Open orionw opened 3 months ago

orionw commented 3 months ago

Out of curiosity (and for a comparison to Tevatron) I tried running the MSMarco MRNL example and replaced the model with intfloat/e5-mistral-7b-instruct or meta-llama/Llama-2-7b-hf. Neither model could train due to OOM, even with a batch size of 1. This is with the default use_amp=True setting as well.

This was the same for me on a custom v3 SentenceTransformer training script. However, it seems like it should be possible to train them on a 80GB machine, since GritLM does. Perhaps I'm wrong though (cc @Muennighoff).

The HF Memory estimator also says it should work in about 50GB in FP16, but perhaps that doesn't hold for Triplet-style losses?

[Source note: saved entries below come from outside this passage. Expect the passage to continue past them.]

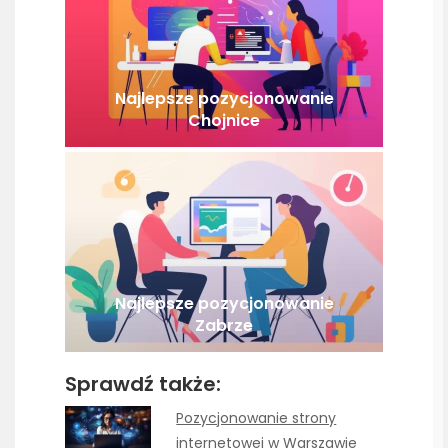
Najlepsze pozycjonowanie
Chojnice
Najlepsze pozycjonowanie
Zabrze
Sprawdź także:
Pozycjonowanie strony
internetowej w Warszawie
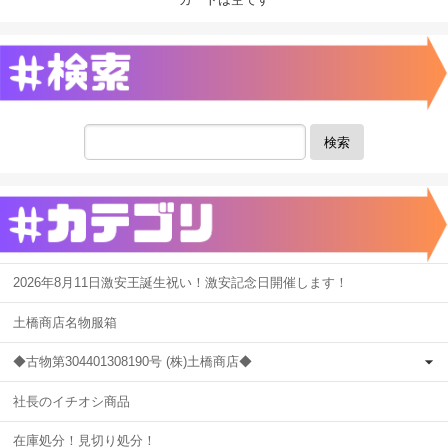
検索
2026年8月11日激安王誕生祝い！激安記念日開催します！
土橋商店名物服箱
◆古物第304401308190号 (株)土橋商店◆
社長のイチオシ商品
在庫処分！見切り処分！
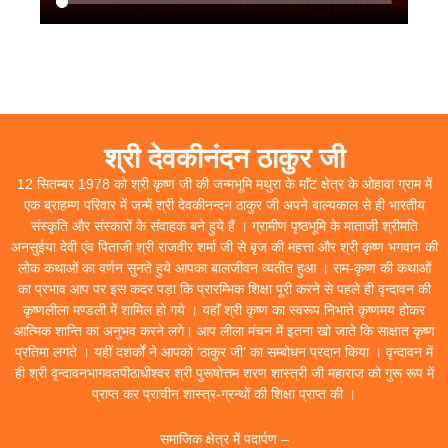
श्री देवकीनंदन ठाकुर जी
12 सितम्बर 1978 को श्री कृष्ण जी की जन्मभूमि मथुरा के माॅंट क्षेत्र के ओहावा ग्राम में
एक ब्राहम्ण परिवार में जन्में श्री देवकीनन्दन ठाकुर जी अपने बाल्यकाल से ही भारतीय
संस्कृति और संस्कारों के संवाहक बने हुये हैं । ग्रामीण पृष्ठभूमि के माताजी श्रीमति
अनसुईया देवी एंव पिताजी श्री राजवीर शर्मा जी से बृज की महत्ता और श्री कृष्ण भगवान की
लोक कथाओं का वर्णन सुनते हुये आपका बालजीवन व्यतीत हुआ । राम-कृष्ण की कथाओं
का प्रभाव आप पर इस कदर पड़ा कि प्रारम्भिक शिक्षा पूरी करने से पहले ही वृन्दावन की
कृष्णलीला मण्डली में शामिल हो गये । यहाॅं श्री कृष्ण का स्वरूप निभाते कृष्णमय होकर
आत्मिक शान्ति का अनुभव करने लगे। आप लीला मंचन में इतना खो जाते कि साक्षात कृष्ण
प्रतिमा लगते । यहीं दशर्कों ने आपको ‘ठाकुर जी’ का सम्बोधन प्रदान किया । वृन्दावन में
ही श्री वृन्दावनभागवतपीठाधीश्वर श्री पुरूषोत्तम शरण शास्त्री जी महाराज को गुरू रूप में
प्राप्त कर प्राचीन शास्त्र-ग्रन्थों की शिक्षा प्राप्त की ।
समाजिक क्षेत्र में पदार्पण –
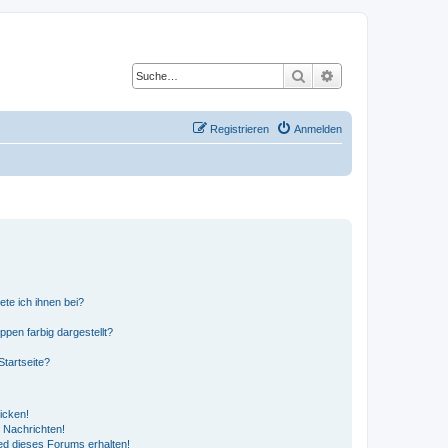
Suche
Erweiterte Suche
Registrieren
Anmelden
ete ich ihnen bei?
en farbig dargestellt?
tartseite?
icken!
 Nachrichten!
ed dieses Forums erhalten!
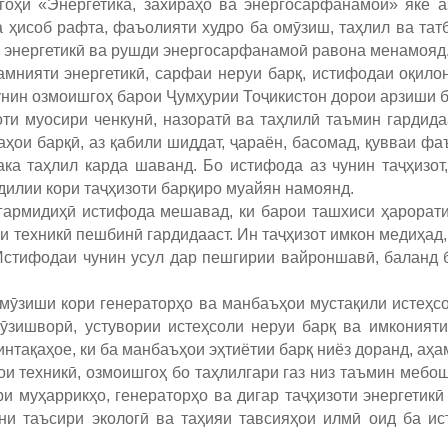
оҳи «Энергетика, захираҳо ва энергосарфанамоӣ» яке а
а ҳисоб рафта, фаъолияти худро ба омӯзиш, таҳлил ва тат
 энергетикӣ ва рушди энергосарфанамоӣ равона менамояд
мнияти энергетикӣ, сарфаи неруи барқ, истифодаи оқило
унин озмоишгоҳ барои Ҷумҳурии Тоҷикистон дорои арзиши 
оти муосири ченкунӣ, назоратӣ ва таҳлилӣ таъмин гардида
ҳои барқӣ, аз қабили шиддат, ҷараён, басомад, қувваи фа
ака таҳлил карда шаванд. Бо истифода аз чунин таҷҳизот
дилии кори таҷҳизоти барқиро муайян намоянд.
гармидиҳӣ истифода мешавад, ки барои ташхиси ҳароратии 
 техникӣ пешбинӣ гардидааст. Ин таҷҳизот имкон медиҳад,
Истифодаи чунин усул дар пешгирии вайроншавӣ, баланд 
мӯзиши кори генераторҳо ва манбаъҳои мустақили истеҳс
ӯзишворӣ, устувории истеҳсоли неруи барқ ва имконият
нтақаҳое, ки ба манбаъҳои эҳтиётии барқ ниёз доранд, аҳа
ои техникӣ, озмоишгоҳ бо таҳлилгари газ низ таъмин мебо
ри муҳаррикҳо, генераторҳо ва дигар таҷҳизоти энергети
ни таъсири экологӣ ва таҳияи тавсияҳои илмӣ оид ба ис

shuttie commented 3 months ago

My suggestion is to play with:

orionw commented 3 months ago

Thanks @shuttie! Unfortunately the example script already has a pretty short seq_len of 300 and as far as I know gradient checkpointing can't reduce the VRAM lower than a batch size of 1 -- the model has to be able to do a backwards pass with at least one instance.

Curious what @tomaarsen thinks and if he's looked at 7B models in v3.

tomaarsen commented 3 months ago

I haven't. Scheduling a job now to experiment & try to reproduce on another 80GB VRAM device.